START Data listing
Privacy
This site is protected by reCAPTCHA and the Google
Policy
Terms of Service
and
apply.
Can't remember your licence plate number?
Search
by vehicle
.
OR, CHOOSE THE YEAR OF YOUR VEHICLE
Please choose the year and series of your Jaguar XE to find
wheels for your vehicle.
END Data listing
-- Work request --
Rewrite the text of the material, swapping "wheels" for "tires" and leaving everything else untouched.

-- Answer to this problem --
Privacy
This site is protected by reCAPTCHA and the Google
Policy
Terms of Service
and
apply.
Can't remember your licence plate number?
Search
by vehicle
.
OR, CHOOSE THE YEAR OF YOUR VEHICLE
Please choose the year and series of your Jaguar XE to find
tires for your vehicle.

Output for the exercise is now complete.